TRIBUNNEWS.COM, JAKARTA – Perkumpulan untuk Pemilu dan Demokrasi (Perludem) mengkritik usulan anggota DPR tak perlu mundur jika ingin maju sebagai calon kepala daerah.
Direktur Eksekutif Perludem, Titi Anggraini menegaskan, putusan Mahkamah Konstitusi (MK) Nomor 33/PUU-XIII/2015 mengatur anggota DPR, DPD, dan DPRD harus mundur jika ingin maju pilkada.
“Sudah ada Putusan MK Nomor 33/PUU-XIII/2015 yang mengatur bahwa anggota DPR, DPD, dan DPRD harus mundur jika ingin maju Pilkada. Suka atau tidak suka Putusan ini mesti jadi pegangan semua pihak, termasuk pula DPR,” ujar Titi Anggraini kepada Tribunnews.com, Senin (18/11/2019).

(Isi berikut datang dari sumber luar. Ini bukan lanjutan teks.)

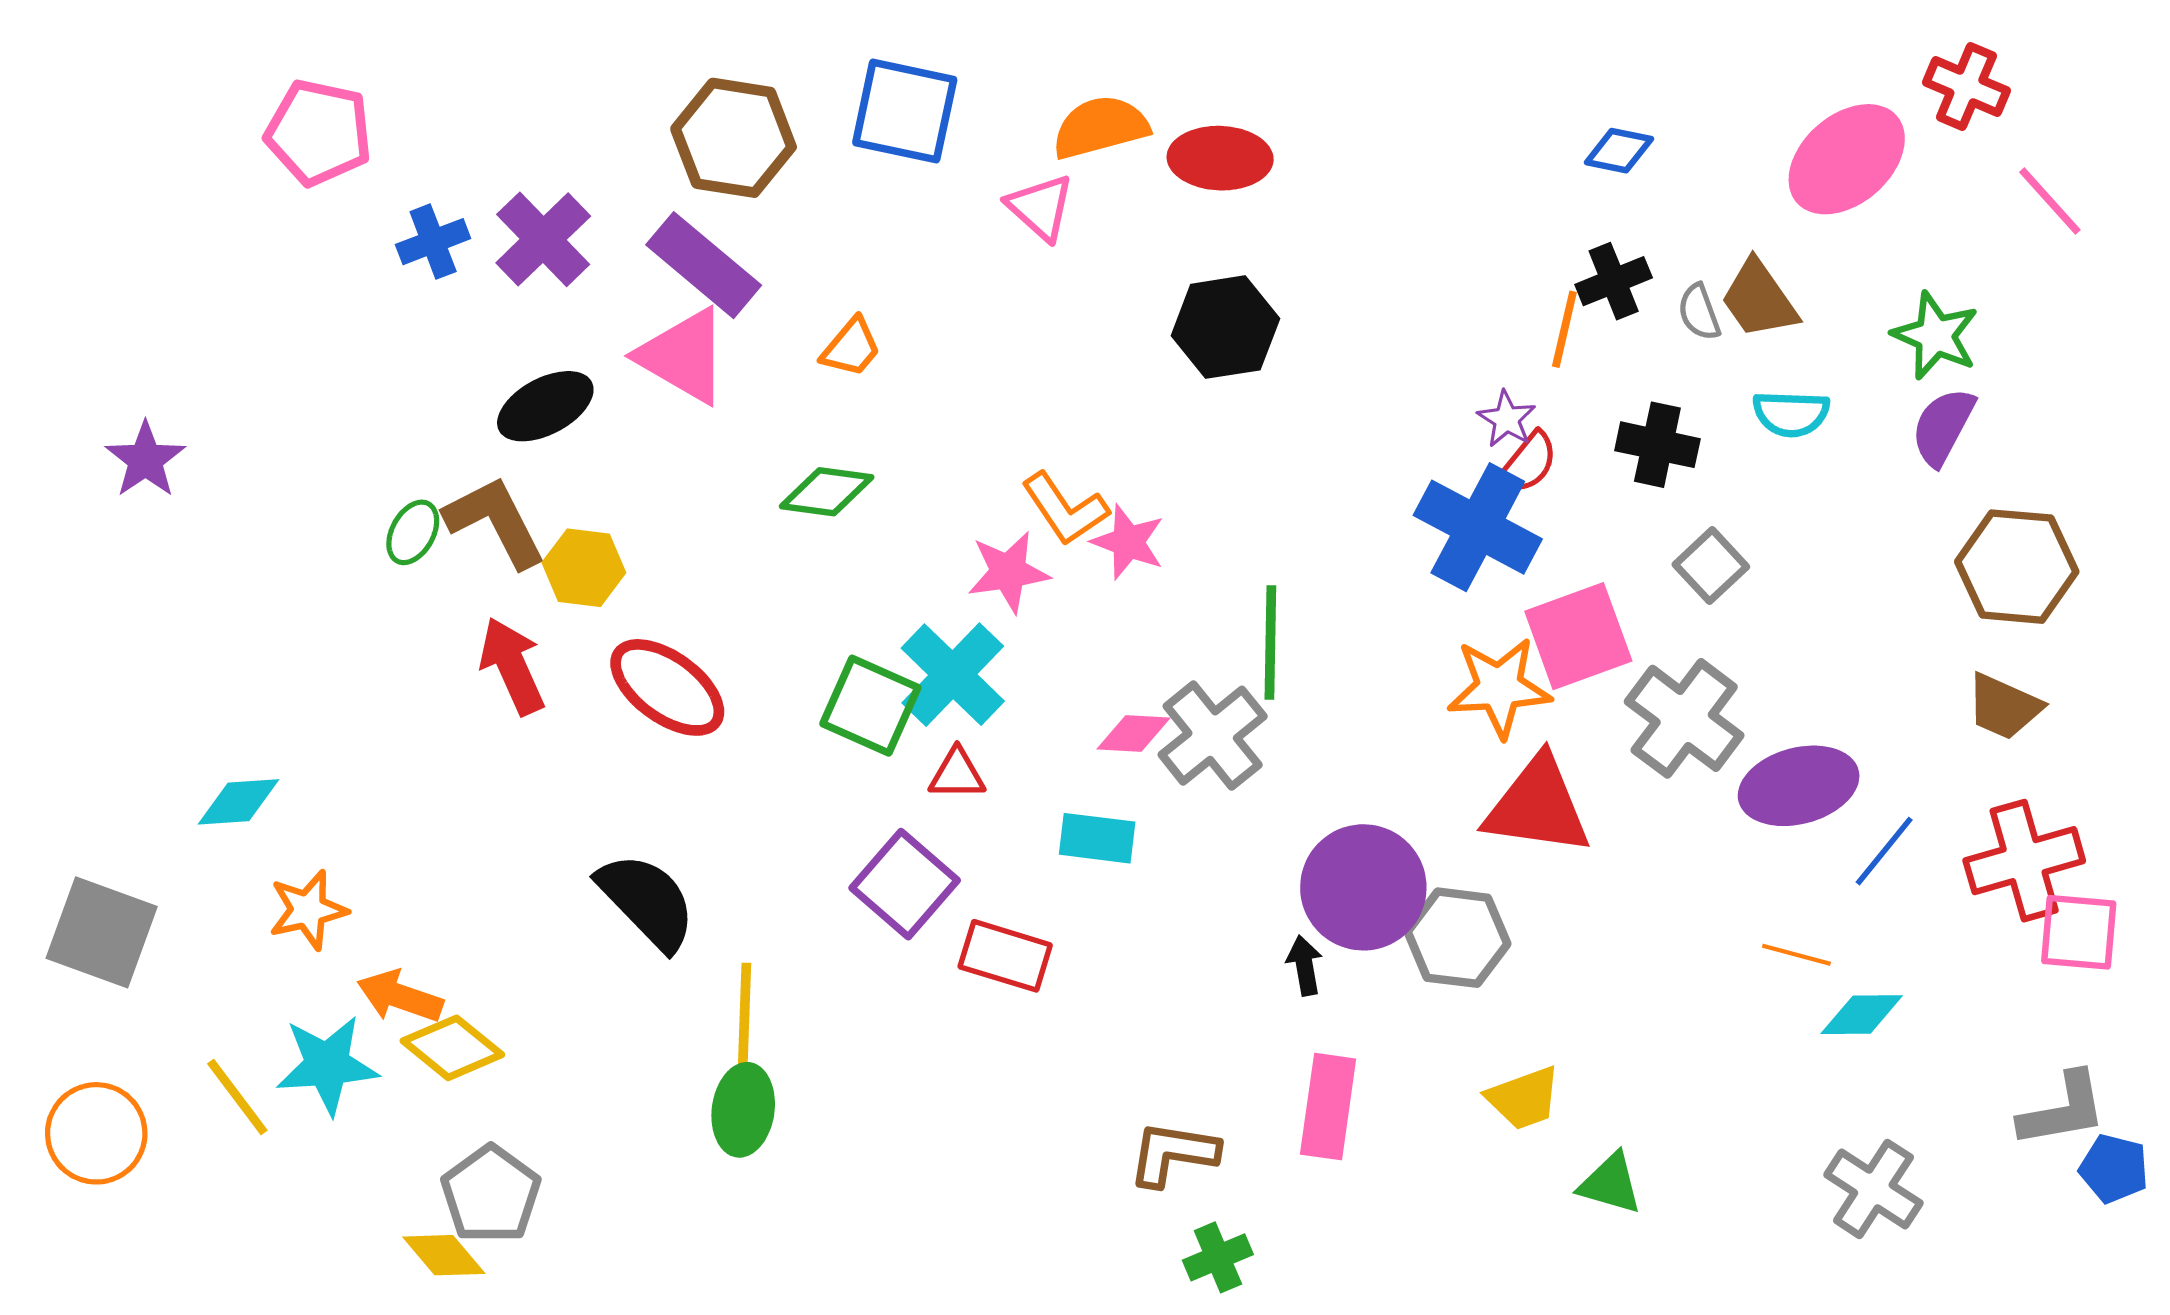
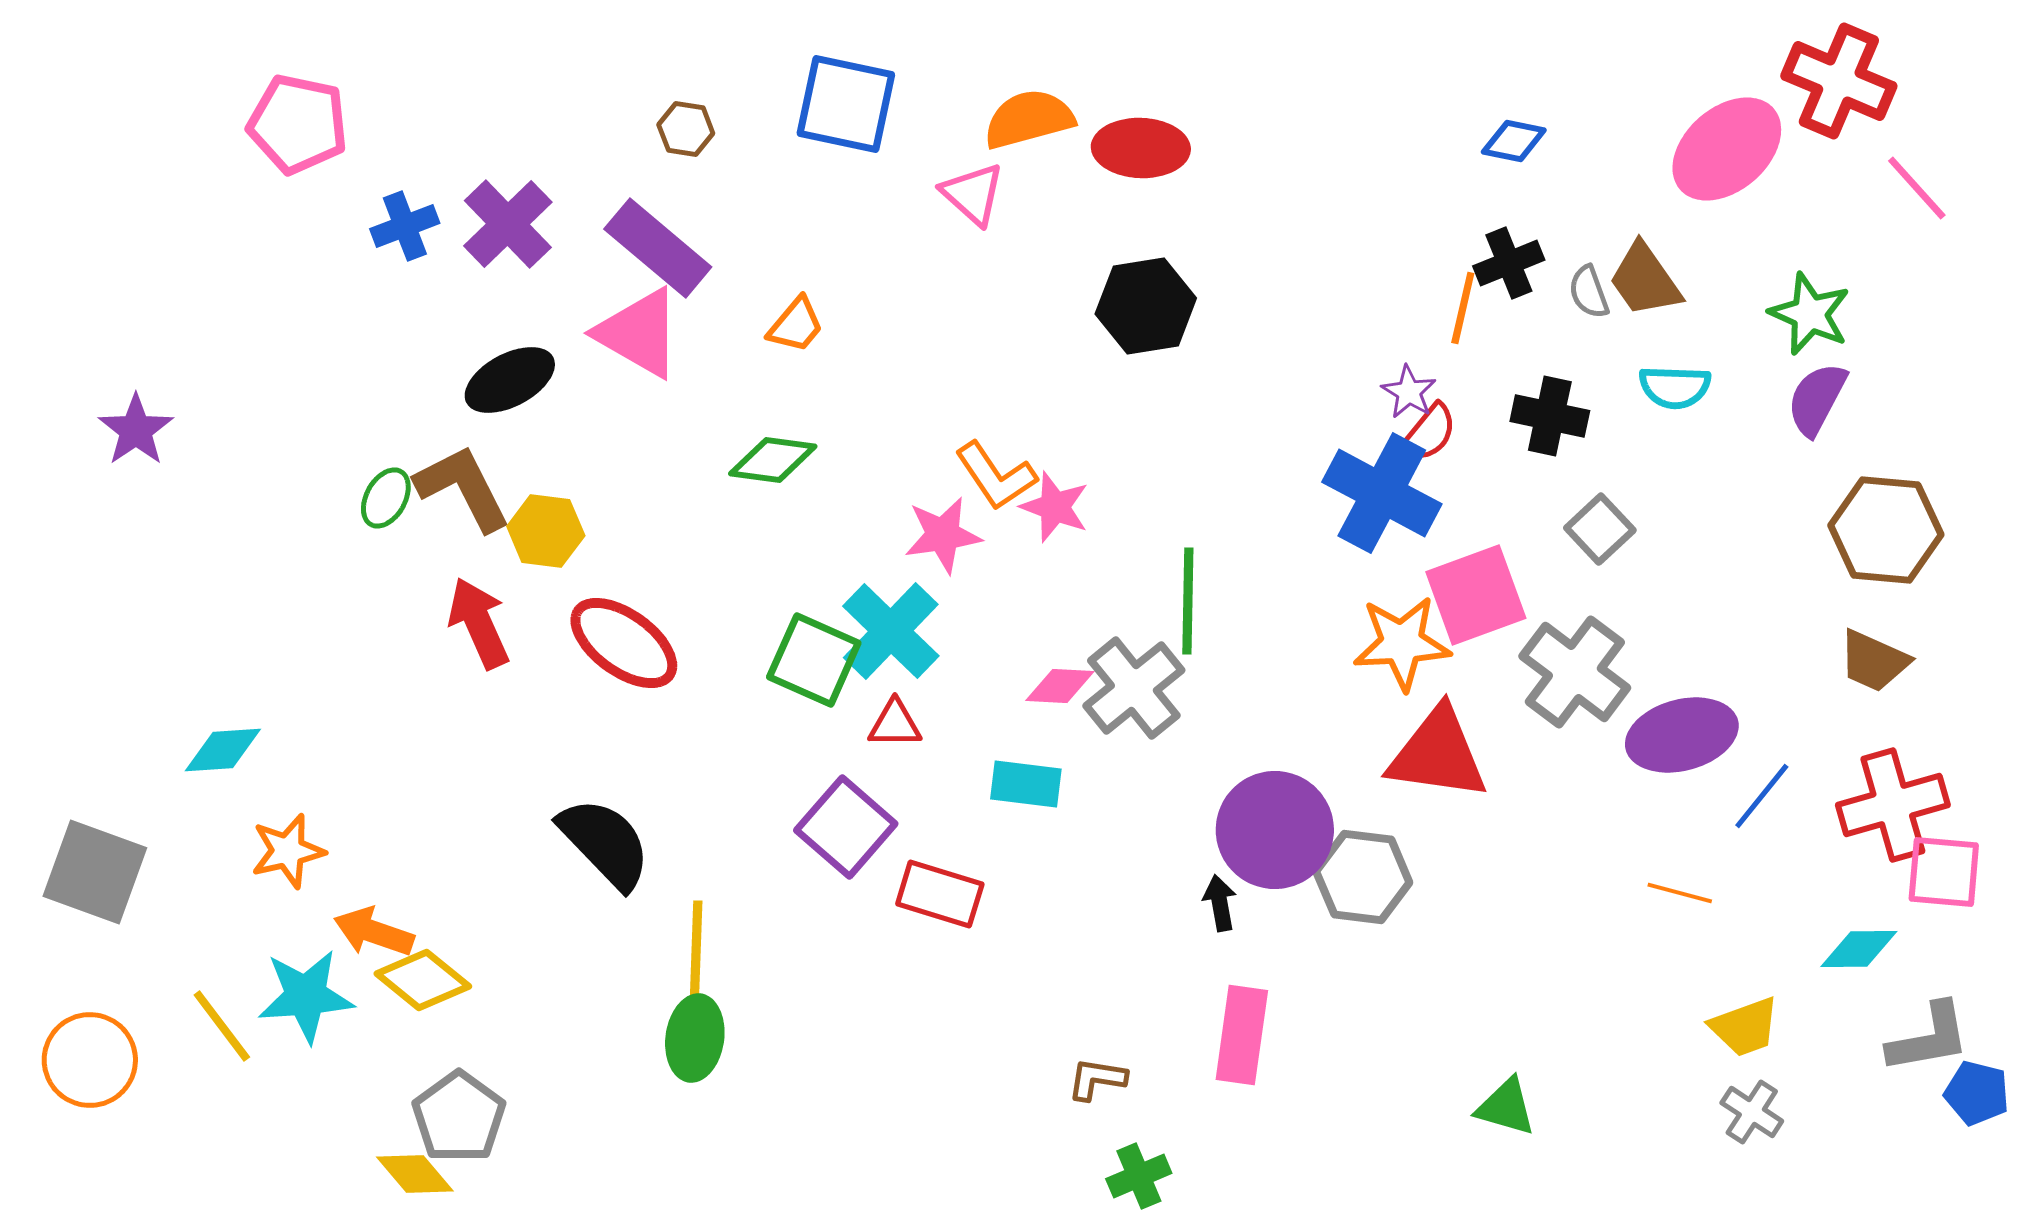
red cross: (1966, 86) -> (1839, 81), size x1.4
brown hexagon: (734, 138) -> (686, 129), size x0.5
cyan diamond: (1862, 1015) -> (1859, 949), moved
yellow trapezoid: (1524, 1098) -> (1745, 1027), moved
brown L-shape: (1173, 1154) -> (1097, 1079), size x0.7
gray cross: (1873, 1189) -> (1752, 1112), size x0.7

Kalau ada pandangan berbeda soal substansi putusan MK ini, dia mempersilakan para pihak yang keberatan tersebut kembali lagi menguji substansi putusan tersebut ke MK.
Tapi kata dia, diajukan kembali dengan menyajikan argumen konstitusionalitas terbaru yang dianggap lebih kuat, relevan, dan kontekstual untuk masa kini.
Sehingga, MK bisa diyakinkan untuk mengesampingkan substansi Putusan MK terdahulu (Putusan MK Nomor 33/PUU-XIII/2015).
Karena itu dia meminta DPR tidak memberikan pendidikan politik yang kurang baik ketika mengajukan usulan tersebut dalam revisi UU Pilkada.
“Jangan sampai DPR memberikan pendidikan politik yang kurang baik pada publik dengan mengabaikan Putusan MK tanpa melalui prosedur dan alas hukum yang konstitusional,” kata Titi Anggraini.
Menurut dia, DPR mesti menjadi contoh atau teladan soal ketaatan pada konstitusi dan hukum yang berlaku.
“Mestinya DPR juga konsisten berpegangan pada Putusan MK yang berkaitan dengan itu. Agar publik juga mendapatkan pendidikan politik dan pembelajaran hukum yang baik dari para wakil rakyatnya di DPR,” jelasnya.
Lebih jauh terkait argumen kenapa anggota DPR harus mundur, ia menjelaskan, itu untuk memperkuat kaderisasi di partai.
Sehingga akan lebih banyak sumber rekrutmen yang bisa diisi oleh kader.
Selain juga untuk memastikan anggota DPR bisa bekerja dan mengabdi sebagai wakil rakyat secara optimal tanpa terhambat oleh kerja-kerja politik pencalonan pilkada.
“Jadi Putusan MK berusaha memaksimalkan fungsi representasi para wakil rakyat agar tidak terdistorsi kepentingan politik partisan akibat kontestasi pilkada,” katanya.
Sebagaimana diketahui DPR tengah mengkaji revisi UU Nomor 10 Tahun 2016 tentang Pemilihan Kepala Daerah atau UU Pilkada.
Salah satu poin yang akan dikaji ialah bahwa anggota DPR tak perlu mundur jika ingin maju sebagai calon kepala daerah.
Wacana ini akan turut dibahas selain evaluasi pelaksanaan pilkada langsung yang belakangan mencuat.
“Itu sedang dibahas semua,” kata Wakil Ketua DPR dari Partai Golkar Azis Syamsuddin di Kompleks Parlemen, Jakarta, Jumat (15/11/2019).
Sebelumnya, Ketua Komisi II DPR Ahmad Doli Kurnia mengatakan ada usulan dari partai-partai di daerah.
Mereka menginginkan agar anggota Dewan Perwakilan Rakyat Daerah disamakan dengan kepala daerah inkumben dalam hal tak perlu mundur jika ingin maju di pilkada.
“Soal ASN sama juga, apakah harus mundur atau tidak,” kata Doli di Kompleks Parlemen, Senayan, Jakarta pada Rabu, 6 November lalu.
Menurut Doli, ada pula yang menyarankan agar ketentuan ASN tak perlu mundur saat maju pilkada ini juga berlaku untuk anggota TNI dan Polri.
Namun, ada pula yang meminta agar aturan untuk TNI/Polri dibedakan dengan ASN.
“Ada yang bilang beda dong, karena ASN punya hak memilih sementara TNI/Polri tidak,” kata Doli.
Dalam UU Pilkada disebutkan seorang anggota DPR atau DPRD harus mundur dari posisinya jika sudah ditetapkan sebagai pasangan calon Pemilihan Kepala Daerah.